当時はただただ目の前のことに必死だった。チームの目標があり、それを達成するためにどんな練習をして、どんな能力を身につけなければならないかと常に向き合っていた。期待されて羨ましいなんて抜かす人がいるけど、そんな人たちが妄想するように誰ものんびりと私の成長を待ってはくれない。常に「このヘタクソ!」と尻を叩かれ走ってハードルを飛び越えさせられている感覚だ。やっとのことでハードルを飛んでも、周囲は当然のようにそのハードルをさらに高くして「はよ飛ばんかい」と言った調子だ。そんな中で「私は何のためにバスケしてるんだろう」とか意味とか理由とか意義とか、そんなものをゆっくりと考えることはできなかった。


バスケを辞めると決めた時、周囲は猛反対した。「バスケをすることはお前にとって至上の目的だ。だからやる意味なんて考えるのはナンセンスだ」と言われた。これがとても苦痛だった。この「意味なんて考えるな」というのは割と社会に浸透している考えだとウメハラ氏の動画を見て知ることになった。


人生の目的とやりたいこと

今年の梅雨ごろにウメハラ氏のことを知り、彼のファンになった。彼の勝負やゲームへの姿勢はとてもかっこよくて尊敬してる。そんなある日こんな動画を見つけた。

(椅子にちょこんと座っていてなんだかかわいい)

ウメハラの父は「好きなことをやる暇があったらまず働け。生きていかなきゃいけないんだから」と祖父に言われて育ったという話を聞いて、普通の人にとって「生きることが目的で、ほかのことは余計なこと、オマケ程度」である。でも、何かやりたいことがある人にとっては「やりたいことをすることが目的で、そのために生きている」のであって「生きることは手段」だと気づいた。

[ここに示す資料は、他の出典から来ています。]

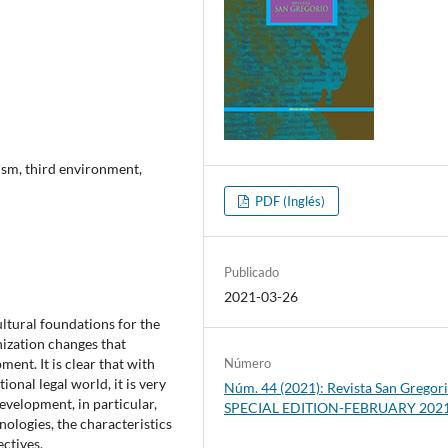
ism, third environment,
PDF (Inglés)
Publicado
2021-03-26
ultural foundations for the
nization changes that
pment. It is clear that with
Número
onal legal world, it is very
Núm. 44 (2021): Revista San Gregori
development, in particular,
SPECIAL EDITION-FEBRUARY 202
hnologies, the characteristics
ctives.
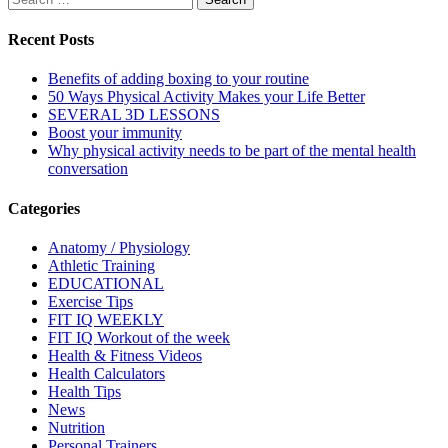
for:
Recent Posts
Benefits of adding boxing to your routine
50 Ways Physical Activity Makes your Life Better
SEVERAL 3D LESSONS
Boost your immunity
Why physical activity needs to be part of the mental health
conversation
Categories
Anatomy / Physiology
Athletic Training
EDUCATIONAL
Exercise Tips
FIT IQ WEEKLY
FIT IQ Workout of the week
Health & Fitness Videos
Health Calculators
Health Tips
News
Nutrition
Personal Trainers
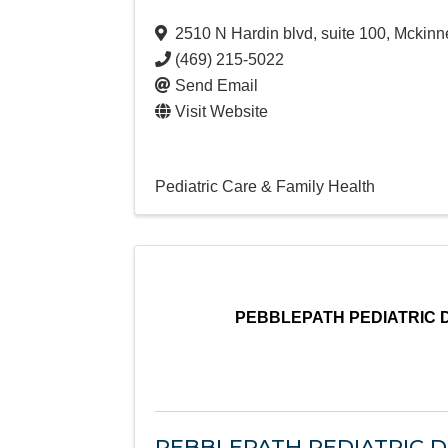
2510 N Hardin blvd, suite 100
,
Mckinn
(469) 215-5022
Send Email
Visit Website
Pediatric Care & Family Health
PEBBLEPATH PEDIATRIC 
PEBBLEPATH PEDIATRIC 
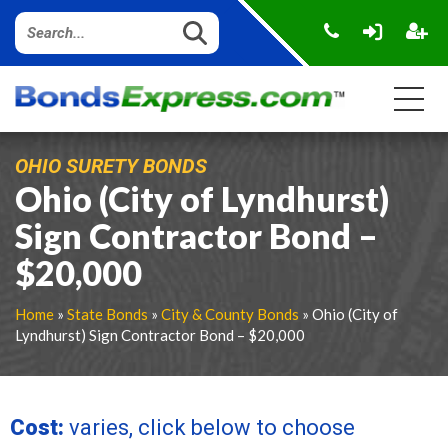
OHIO SURETY BONDS
Ohio (City of Lyndhurst)
Sign Contractor Bond –
$20,000
Home
»
State Bonds
»
City & County Bonds
» Ohio (City of
Lyndhurst) Sign Contractor Bond – $20,000
Cost:
varies, click below to choose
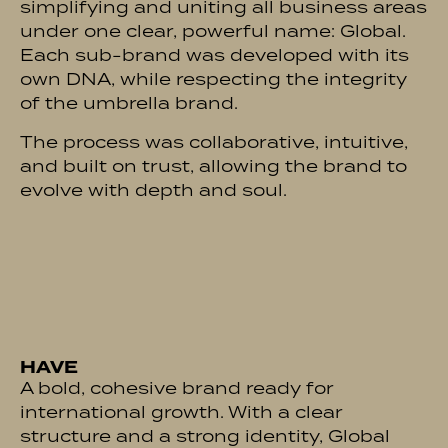
simplifying and uniting all business areas
under one clear, powerful name: Global.
Each sub-brand was developed with its
own DNA, while respecting the integrity
of the umbrella brand.
The process was collaborative, intuitive,
and built on trust, allowing the brand to
evolve with depth and soul.
HAVE
A bold, cohesive brand ready for
international growth. With a clear
structure and a strong identity, Global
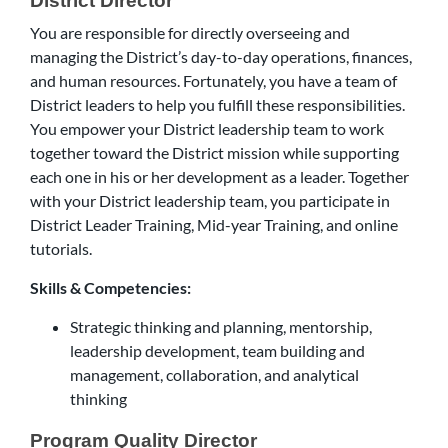
District Director
You are responsible for directly overseeing and
managing the District’s day-to-day operations, finances,
and human resources. Fortunately, you have a team of
District leaders to help you fulfill these responsibilities.
You empower your District leadership team to work
together toward the District mission while supporting
each one in his or her development as a leader. Together
with your District leadership team, you participate in
District Leader Training, Mid-year Training, and online
tutorials.
Skills & Competencies:
Strategic thinking and planning, mentorship,
leadership development, team building and
management, collaboration, and analytical
thinking
Program Quality Director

つまり、「人間にとって生活をすること、生きていること自体が至上の目的だ。だから生きる意味や目的について考えるのはナンセンスだ」と考えるのが普通なんだそうな。

私は何かをする理由や意味を周りから押し付けられるのが嫌だった。だから「部活をする意味を問うな、部活こそ至上の目的だ」と言われるのが嫌だった。

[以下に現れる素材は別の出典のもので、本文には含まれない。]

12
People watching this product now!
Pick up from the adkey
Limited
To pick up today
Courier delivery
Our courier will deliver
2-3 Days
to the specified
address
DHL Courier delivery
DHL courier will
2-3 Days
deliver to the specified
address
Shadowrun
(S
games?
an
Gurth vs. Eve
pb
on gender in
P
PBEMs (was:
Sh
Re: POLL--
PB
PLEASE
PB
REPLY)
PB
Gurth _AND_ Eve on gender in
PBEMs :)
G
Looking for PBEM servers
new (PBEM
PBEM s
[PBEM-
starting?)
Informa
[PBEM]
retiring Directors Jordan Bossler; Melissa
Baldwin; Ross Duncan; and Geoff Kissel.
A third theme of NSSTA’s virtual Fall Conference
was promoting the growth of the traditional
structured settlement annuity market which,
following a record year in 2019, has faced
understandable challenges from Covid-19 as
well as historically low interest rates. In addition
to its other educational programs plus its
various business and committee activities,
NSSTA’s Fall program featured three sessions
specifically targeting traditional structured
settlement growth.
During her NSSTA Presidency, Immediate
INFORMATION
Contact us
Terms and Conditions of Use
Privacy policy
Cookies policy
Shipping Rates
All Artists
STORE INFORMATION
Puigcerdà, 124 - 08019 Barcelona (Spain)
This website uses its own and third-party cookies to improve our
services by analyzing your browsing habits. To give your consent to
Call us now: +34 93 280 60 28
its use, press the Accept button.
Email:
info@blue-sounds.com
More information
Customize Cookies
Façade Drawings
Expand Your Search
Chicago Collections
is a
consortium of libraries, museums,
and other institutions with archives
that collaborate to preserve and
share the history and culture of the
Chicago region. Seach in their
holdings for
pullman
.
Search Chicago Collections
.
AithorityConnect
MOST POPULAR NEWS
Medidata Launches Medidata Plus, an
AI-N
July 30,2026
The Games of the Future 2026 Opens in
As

このことから「私は何かやりたいことがある側の人間なのではないか?」と仮定し、私には「生きることは手段」だとして「その目的とは何か?」を考えた。自分にはひょっとしたら「やりたいこと」がずっとあって、今まで気づいていないだけだったのではないか?と思ったのだ。

「他人から文句言われずに好き勝手に生きる」ことか?
「海外で英語を使って働く」ことか?

………

思いついた目的は全部「何かから逃げること」だった。

就活がいやだから海外へ逃げ
日本の社会となじめないから海外へ逃げ
学歴社会が怖くて外大へ逃げ
バスケが辛くて英語へ逃げ

結局10年前から逃げてばかりだったことに気づいてしまった。私は「嫌なことから逃げる」という目的のために「生きる」という手段を取っていたのだ。そりゃ全力で生ききっている感じしないよな。

今まで気づかなかった理由

なんで10年も自分があらゆることから逃げていた事実に気づかなかったのか。それは自分の選択を正当化したかったからだ。正当化によってできた張りぼての自分に縋っていたからだ。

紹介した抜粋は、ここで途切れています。